Y cada vez los hacen más pequeños, pensó.
Cuando cerró los ojos, para disfrutar de un merecido momento de relajación, alguien empezó a tirar de sus botas.
—¡Sal de ahí, Jabba! —gritó una voz de mujer.
Midge me ha encontrado. Gruñó.
—¡Sal de ahí, Jabba!
Obedeció a regañadientes.
—¡Por el amor de Dios, Midge! Ya te dije… —Pero no era Midge. Jabba levantó la vista sorprendido—. ¿Soshi?
Soshi Kuta era una chica que pesaba cuarenta kilos. Era la mano derecha de Jabba, una técnica de Sys-Sec procedente del MIT. Solía trabajar hasta tarde con él, y era la única de su equipo a la que no parecía intimidar.
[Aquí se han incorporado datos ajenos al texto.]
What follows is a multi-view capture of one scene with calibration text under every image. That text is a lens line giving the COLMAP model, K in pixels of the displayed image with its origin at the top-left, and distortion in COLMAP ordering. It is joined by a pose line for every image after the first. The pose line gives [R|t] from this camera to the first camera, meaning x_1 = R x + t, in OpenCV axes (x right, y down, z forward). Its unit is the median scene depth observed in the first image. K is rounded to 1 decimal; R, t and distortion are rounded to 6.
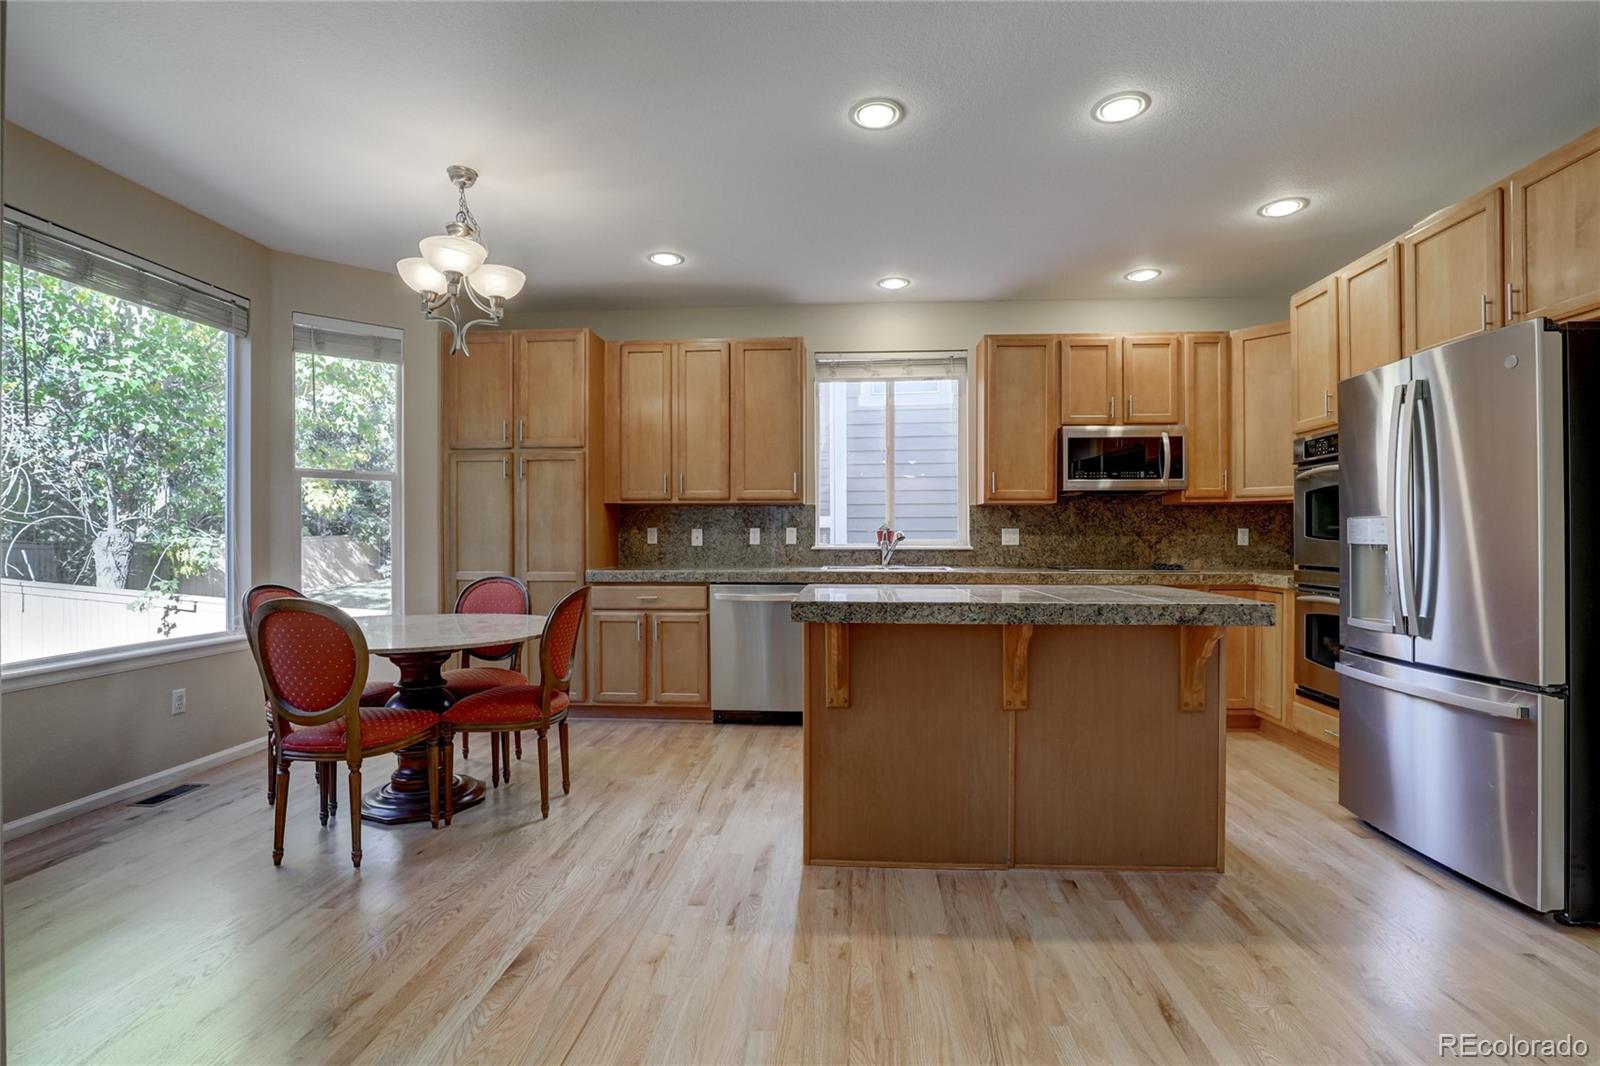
lens RADIAL K [[732.3, 0, 800.0], [0, 732.3, 533.0], [0, 0, 1]] dist [-0.024500, -0.000020]
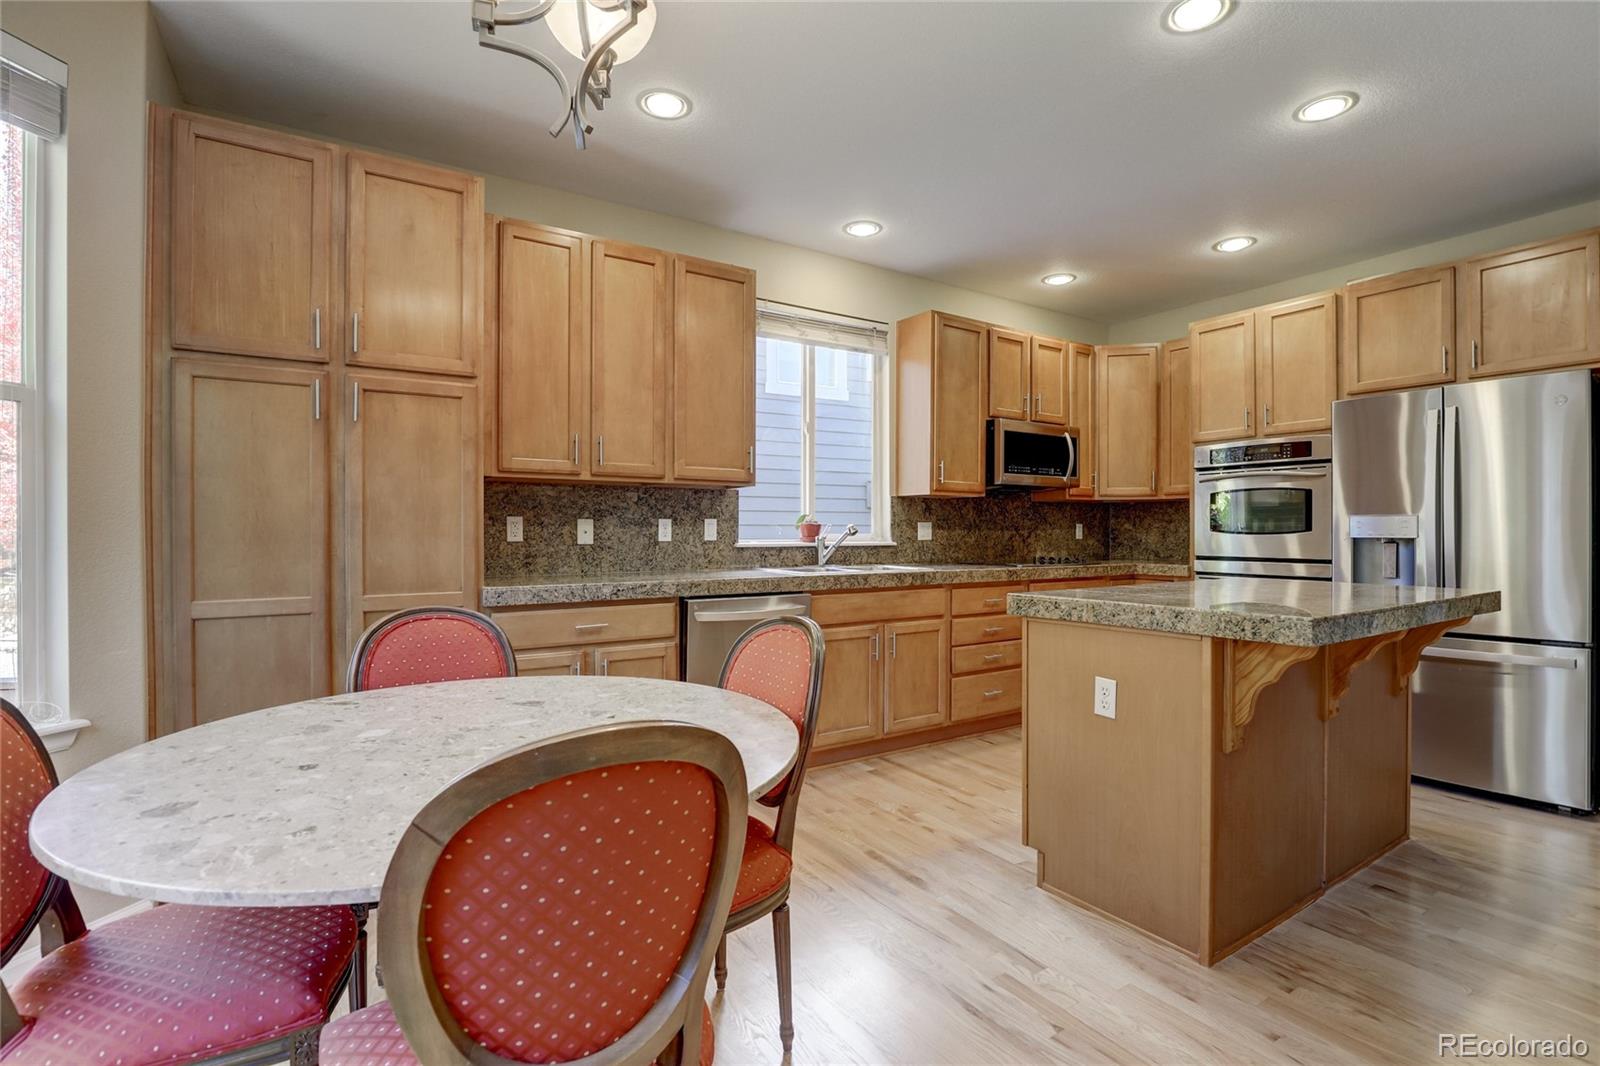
lens RADIAL K [[735.6, 0, 791.2], [0, 735.6, 531.9], [0, 0, 1]] dist [-0.028386, 0.000632]
pose [[0.802061, 0.000301, 0.597242, -0.436907], [-0.003717, 0.999983, 0.004488, 0.002620], [-0.597230, -0.005820, 0.802049, 0.370555]]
—¿Por qué demonios no contestas al teléfono, ni al mensaje que te envié al buscapersonas? —preguntó.
—Al buscapersonas —repitió Jabba—. Pensaba que era…
—Da igual. Algo raro está pasando en el banco de datos principal.
Jabba consultó su reloj.
—¿Raro? —Se sintió preocupado—. ¿Puedes ser más concreta?
Dos minutos después, Jabba corría por el pasillo hacia el banco de datos.